**Görev 1**
Aşağıdaki alıştırma metnine göre iddianameyle ilgili açıklamayı hangi kuruluş yaptı?
**Görev 2**
Aşağıdaki alıştırma metninde hakkında iddianame hazırlandığı belirtilen kişilerin adlarının tamamını yazın.

**Alıştırma Metni**
^^^^^^^^^^^^^^^^

Almanya Adalet İstiyoruz Komitesi, Özgül Emre, İhsan Cibelik ve Serkan Küpeli hakkında hazırlanan iddianamenin Almanm burjuva basınına servis edilmesiyle ilgili bir açıklama yaptı.
“ÖZGÜL EMRE, İHSAN CİBELİK, SERKAN KÜPELİ’NİN İDDİANAMESİNİN BASINA GÖNDERİLMESİ YARGISIZ İNFAZDIR!” başlığını taşıyan açıklamada şunlar belirtildi.
ALMANYA FEDERAL SAVCILIĞI’NIN MEŞRULUK SORUNU VARDIR, BASINA BU İDDİANAMEYİ LANSE EDEREK MEŞRULUĞUNU SAĞLAMAYA ÇALIŞMAKTADIR!
İDDİANAMEDEKİ SUÇ SAYDIKLARINIZ; DEVRİMCİLERİN ALINLARININ AKIDIR, NAMUSUDUR, ONURUDUR!

^^^^^^^^^^^^^^^^

**Verilen Satırlar**
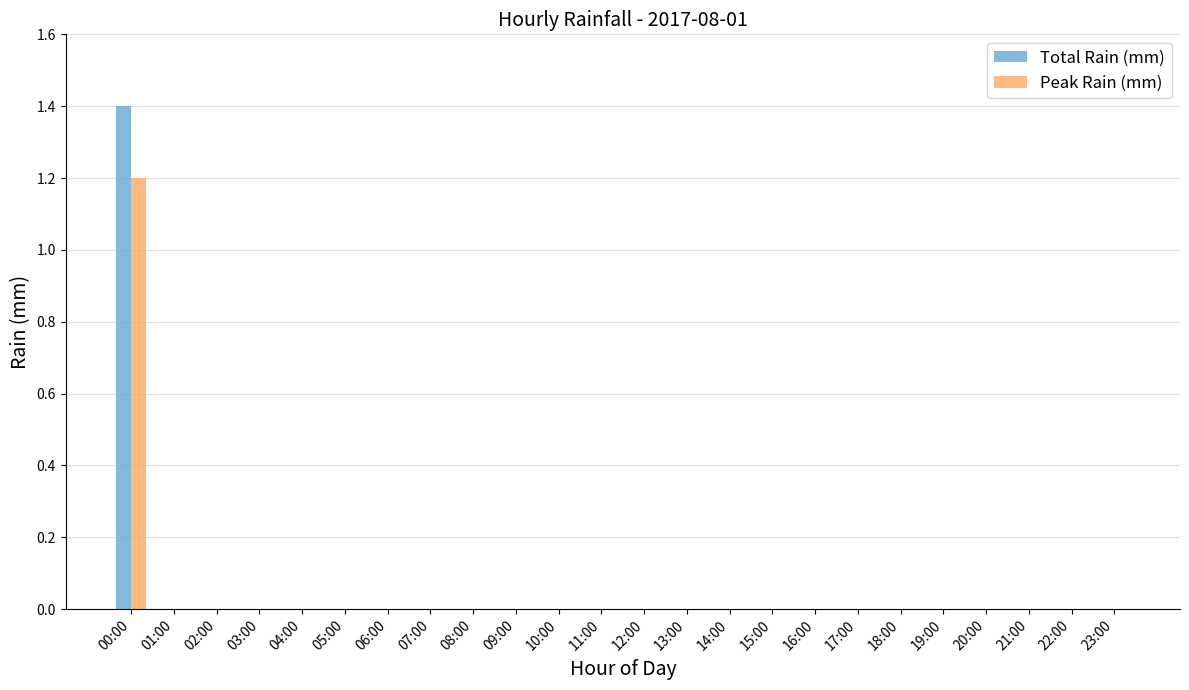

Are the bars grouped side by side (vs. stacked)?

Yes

^^^^^^^^^^^^^^^^

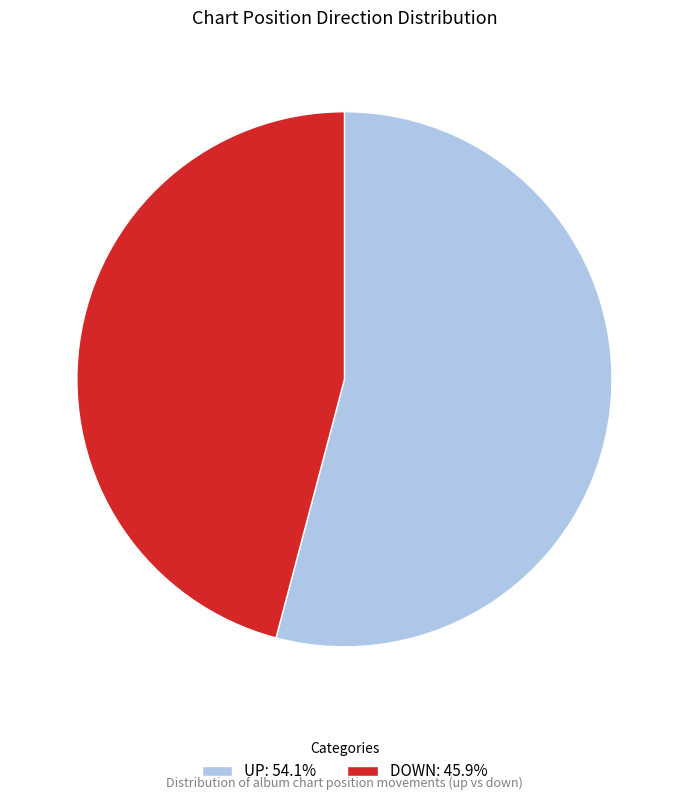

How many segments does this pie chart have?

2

^^^^^^^^^^^^^^^^

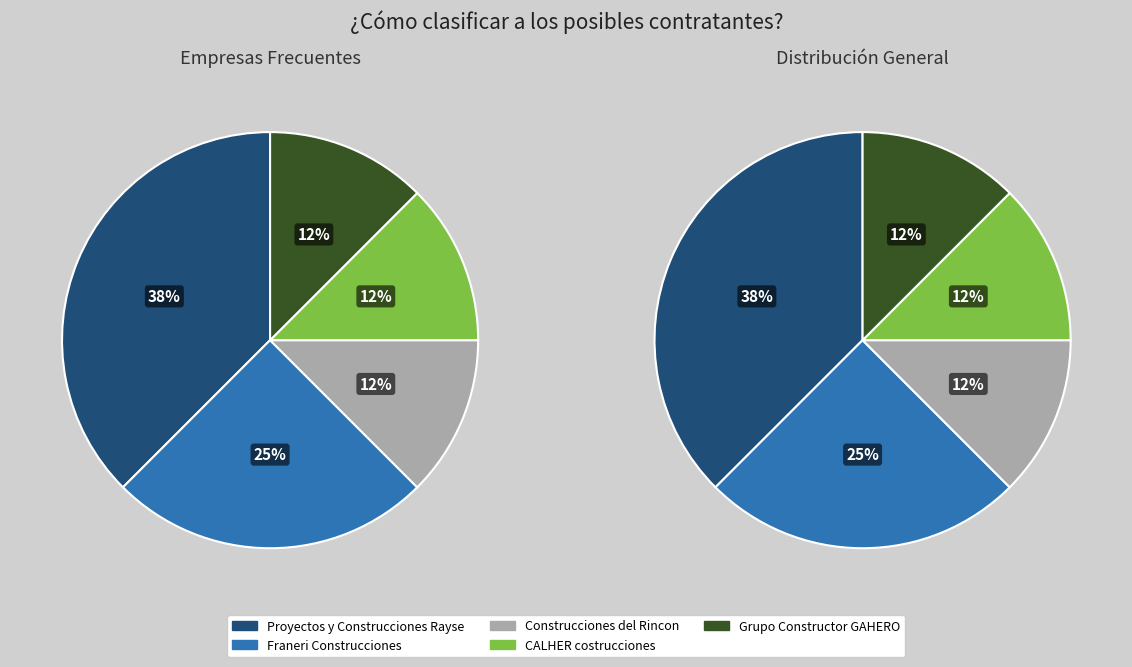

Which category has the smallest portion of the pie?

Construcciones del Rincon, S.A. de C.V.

^^^^^^^^^^^^^^^^

**Görev Yanıtı 1**
Almanya Adalet İstiyoruz Komitesi

**Görev Yanıtı 2**
Özgül Emre, İhsan Cibelik, Serkan Küpeli